A slighly longer text about how and why I did this.
All of the audio in this track has – one way or the other – been spontaneously collected along the way. I often make recordings, when I hear something that I find interesting, or I’m in a situation that I somehow want to preserve a sonic memory of. Sometimes I have a proper portable recorder with me, other times I just use the phone.
My use of the modular in recent years has often been directly related to the design projects I have worked on. Most of the material I have recorded was born out the need to test a specific module. Sometimes though, I also use the synths to just wind down after a long day of work, or to help me with sleep.
Rarely the musical materials that come out of these sessions are deliberate compositions. Rather they are serendipitous, sometimes aimless explorations.
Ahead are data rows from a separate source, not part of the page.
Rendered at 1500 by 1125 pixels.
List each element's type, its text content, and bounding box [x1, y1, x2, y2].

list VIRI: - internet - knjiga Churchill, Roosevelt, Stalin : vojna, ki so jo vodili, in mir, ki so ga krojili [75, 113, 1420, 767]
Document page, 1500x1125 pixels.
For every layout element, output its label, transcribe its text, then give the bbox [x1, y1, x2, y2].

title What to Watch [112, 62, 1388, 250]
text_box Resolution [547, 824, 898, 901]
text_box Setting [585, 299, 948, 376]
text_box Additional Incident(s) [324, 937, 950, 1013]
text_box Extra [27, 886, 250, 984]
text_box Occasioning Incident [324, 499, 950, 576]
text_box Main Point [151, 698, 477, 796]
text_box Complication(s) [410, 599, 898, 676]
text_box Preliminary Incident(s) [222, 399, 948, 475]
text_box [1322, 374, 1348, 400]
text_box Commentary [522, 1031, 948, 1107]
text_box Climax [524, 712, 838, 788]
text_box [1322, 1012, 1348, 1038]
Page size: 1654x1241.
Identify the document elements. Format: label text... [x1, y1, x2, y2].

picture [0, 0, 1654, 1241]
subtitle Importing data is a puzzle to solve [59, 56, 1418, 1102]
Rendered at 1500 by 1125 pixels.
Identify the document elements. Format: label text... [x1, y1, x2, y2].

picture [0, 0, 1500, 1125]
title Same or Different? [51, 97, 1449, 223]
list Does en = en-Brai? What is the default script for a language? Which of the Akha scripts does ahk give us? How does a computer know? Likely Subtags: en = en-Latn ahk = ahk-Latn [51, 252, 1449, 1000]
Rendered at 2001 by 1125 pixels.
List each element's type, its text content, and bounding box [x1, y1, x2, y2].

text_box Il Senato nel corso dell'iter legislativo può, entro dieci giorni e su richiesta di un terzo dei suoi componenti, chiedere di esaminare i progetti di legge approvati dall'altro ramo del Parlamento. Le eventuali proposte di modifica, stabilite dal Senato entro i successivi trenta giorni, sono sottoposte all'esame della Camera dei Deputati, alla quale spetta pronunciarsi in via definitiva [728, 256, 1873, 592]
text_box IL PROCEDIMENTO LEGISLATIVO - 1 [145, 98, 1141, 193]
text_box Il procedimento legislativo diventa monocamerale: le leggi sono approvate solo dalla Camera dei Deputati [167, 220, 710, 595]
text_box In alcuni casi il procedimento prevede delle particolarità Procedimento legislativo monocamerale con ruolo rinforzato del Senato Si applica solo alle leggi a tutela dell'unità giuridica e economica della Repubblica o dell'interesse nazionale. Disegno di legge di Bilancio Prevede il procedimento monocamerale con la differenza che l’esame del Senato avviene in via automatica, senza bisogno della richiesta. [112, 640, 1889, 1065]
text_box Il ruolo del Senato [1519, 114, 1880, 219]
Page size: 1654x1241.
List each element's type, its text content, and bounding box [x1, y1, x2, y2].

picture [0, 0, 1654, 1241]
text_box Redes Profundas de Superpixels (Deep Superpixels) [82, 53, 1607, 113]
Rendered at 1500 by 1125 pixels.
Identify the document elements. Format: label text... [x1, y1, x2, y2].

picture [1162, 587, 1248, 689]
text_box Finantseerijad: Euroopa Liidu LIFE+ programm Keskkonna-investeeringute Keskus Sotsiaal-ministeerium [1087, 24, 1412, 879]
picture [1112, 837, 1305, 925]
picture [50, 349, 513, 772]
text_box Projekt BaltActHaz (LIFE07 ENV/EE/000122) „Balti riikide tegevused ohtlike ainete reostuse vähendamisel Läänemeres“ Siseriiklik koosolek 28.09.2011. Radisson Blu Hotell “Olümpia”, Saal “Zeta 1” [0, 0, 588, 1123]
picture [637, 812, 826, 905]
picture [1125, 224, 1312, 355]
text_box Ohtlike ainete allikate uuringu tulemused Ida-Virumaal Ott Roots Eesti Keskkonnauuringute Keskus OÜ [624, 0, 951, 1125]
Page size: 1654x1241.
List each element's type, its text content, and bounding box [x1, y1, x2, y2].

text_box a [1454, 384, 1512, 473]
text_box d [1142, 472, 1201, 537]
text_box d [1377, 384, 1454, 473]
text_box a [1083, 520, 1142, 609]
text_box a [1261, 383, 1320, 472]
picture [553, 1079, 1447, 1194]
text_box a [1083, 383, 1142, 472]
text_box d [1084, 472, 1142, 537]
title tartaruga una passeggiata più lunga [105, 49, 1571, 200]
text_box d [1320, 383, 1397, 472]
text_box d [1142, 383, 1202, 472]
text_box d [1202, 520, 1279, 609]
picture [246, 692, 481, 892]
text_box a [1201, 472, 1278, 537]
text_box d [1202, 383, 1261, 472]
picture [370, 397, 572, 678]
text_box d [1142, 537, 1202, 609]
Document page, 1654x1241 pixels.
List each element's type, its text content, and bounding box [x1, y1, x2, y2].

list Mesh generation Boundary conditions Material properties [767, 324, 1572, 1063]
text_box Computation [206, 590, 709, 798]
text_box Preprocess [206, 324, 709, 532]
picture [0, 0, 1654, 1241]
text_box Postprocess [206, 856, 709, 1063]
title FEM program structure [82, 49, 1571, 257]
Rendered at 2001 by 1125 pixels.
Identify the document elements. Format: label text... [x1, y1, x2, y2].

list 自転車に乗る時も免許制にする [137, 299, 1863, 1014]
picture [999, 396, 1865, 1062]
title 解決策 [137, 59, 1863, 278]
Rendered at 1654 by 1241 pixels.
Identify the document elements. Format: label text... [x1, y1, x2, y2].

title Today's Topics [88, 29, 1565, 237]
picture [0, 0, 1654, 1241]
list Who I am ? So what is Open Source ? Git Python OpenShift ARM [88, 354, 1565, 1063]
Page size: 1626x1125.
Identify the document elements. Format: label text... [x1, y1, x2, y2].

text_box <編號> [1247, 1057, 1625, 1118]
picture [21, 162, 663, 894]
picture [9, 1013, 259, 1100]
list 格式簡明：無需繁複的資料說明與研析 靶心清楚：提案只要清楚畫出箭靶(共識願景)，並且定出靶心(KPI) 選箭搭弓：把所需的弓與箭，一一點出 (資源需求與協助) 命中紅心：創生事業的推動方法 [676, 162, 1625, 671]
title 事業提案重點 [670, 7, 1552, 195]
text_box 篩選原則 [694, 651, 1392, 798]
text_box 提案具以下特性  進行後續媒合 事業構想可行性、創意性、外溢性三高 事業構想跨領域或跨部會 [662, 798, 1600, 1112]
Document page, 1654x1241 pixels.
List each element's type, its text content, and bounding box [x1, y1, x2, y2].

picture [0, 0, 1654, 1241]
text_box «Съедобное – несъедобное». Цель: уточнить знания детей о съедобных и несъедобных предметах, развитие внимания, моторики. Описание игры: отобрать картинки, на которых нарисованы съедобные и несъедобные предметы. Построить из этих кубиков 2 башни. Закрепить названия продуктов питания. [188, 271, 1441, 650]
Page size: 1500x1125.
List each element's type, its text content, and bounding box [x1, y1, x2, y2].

Occasionally these erratic sonic wanderings bear fruit and the modular starts to make sounds I find interesting. In these cases I take a quick recording, much in the same fashion as when doing field recording.
All of these materials form a body of sonic snippets that get catalogued and archived on my hard drive, in the hope that they might one day be turned into something else.
The piece formed slowly over the course of these 3 years. Occasionally I would sit down and attempt to create a track out of the various modular snippets. Over time an idea took shape: to stitch them all together into something bigger and include field recordings as well. Then when Drift of Signifieds asked me if I wanted to make something for Sonic Sound Synthesis, I knew that it was the perfect outlet for this endeavour of mine.
Some thankyous
First of all, to my family. This is dedicated to them. Not only because they appear with their voices and with their sonic presence in many parts of this piece.
Big thanks to Drift of Signifieds not sure I would ever have ever finished this without this very concrete goal in front of me.
I would also like to thank Matthias Puech and John Mitchell (aka Midcentury Modular) I interviewed both for this blog and some of the things they told me in these interviews where kind of eye-openers to me. The kind where you think: “that’s so in line with what I want to do, just that I didn’t know it yet!”.
The idea to treat synthesised sounds as raw sonic material and later combine/mangle/layer it into something else, totally comes from these two musicians.
Two further inspirations have been Herbert Distel’s Travelogue and Kate Carr’s I Ended Out Moving To Brixton 3. Mostly for their subtle, abstract narrative quality, and because both pieces really manage to take me on a sonic journey as few others do.
The cover photo was made by my wife Elizabeth, and features a small speaker, built by me (with my father’s help) and painted by Elizabeth.